Rhyan Harrison Martin Bell Reflection

During this article, Ball talks on the ideas that nature or sacred places may not be alive in themselves, but contain living things within them, giving them a type of breath, and a key difference between a living place and a non-living place. The living place containing “living” things such as humans or other animals, and a non-living place not containing either. Ball argues that these places in themselves are not alive, i.e, they cannot breath, speak, give information, or many other things that we think about when we consider what life is. In some areas, I agree with this. I do agree that these areas are not alive in the same way that we would think of humans as being alive, however, I cannot say that nature and places in nature are not alive in any way.

Now, what we do know is that the people of oral traditions would not think of nature in the same way we do. For them, there is no separation for what is nature and what is not like there is for us, For us, nature is outside and we are inside, separated from nature in our homes that we have decided in our own frame of mind, are not nature, but rather something separate.
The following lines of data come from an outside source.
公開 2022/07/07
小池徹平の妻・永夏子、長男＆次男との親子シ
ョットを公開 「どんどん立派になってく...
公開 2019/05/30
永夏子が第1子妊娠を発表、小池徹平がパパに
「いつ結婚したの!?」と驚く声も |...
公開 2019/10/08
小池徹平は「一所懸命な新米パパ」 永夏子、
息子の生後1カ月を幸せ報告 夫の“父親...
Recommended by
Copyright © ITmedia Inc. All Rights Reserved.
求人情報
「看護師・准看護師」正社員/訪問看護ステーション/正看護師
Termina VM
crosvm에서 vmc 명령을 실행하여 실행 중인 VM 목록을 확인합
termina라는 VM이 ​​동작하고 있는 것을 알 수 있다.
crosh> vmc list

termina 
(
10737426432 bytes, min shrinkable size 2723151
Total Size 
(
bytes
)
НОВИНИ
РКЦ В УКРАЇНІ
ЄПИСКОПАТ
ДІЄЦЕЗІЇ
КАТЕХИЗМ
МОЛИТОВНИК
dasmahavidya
Nature to us is the wild, the untamed, the undeveloped, untouched by human development. For those of oral tradition, there is no such distinction. They live symbiotically with what we call nature, and do not separate themselves from it as we do. This raises a question for me, can we as modern people that have separated themselves from nature in such a way truly ever be able to connect with what we consider nature in the same way as the people that practiced these primal religions? In my opinion, probably not. We are wired to see nature and developed areas as two different places, two different entities, and as completely separated. To be able to throw that notion away and become truly one with nature in the same way would be incredibly difficult, if not impossible. How would one even go about doing that?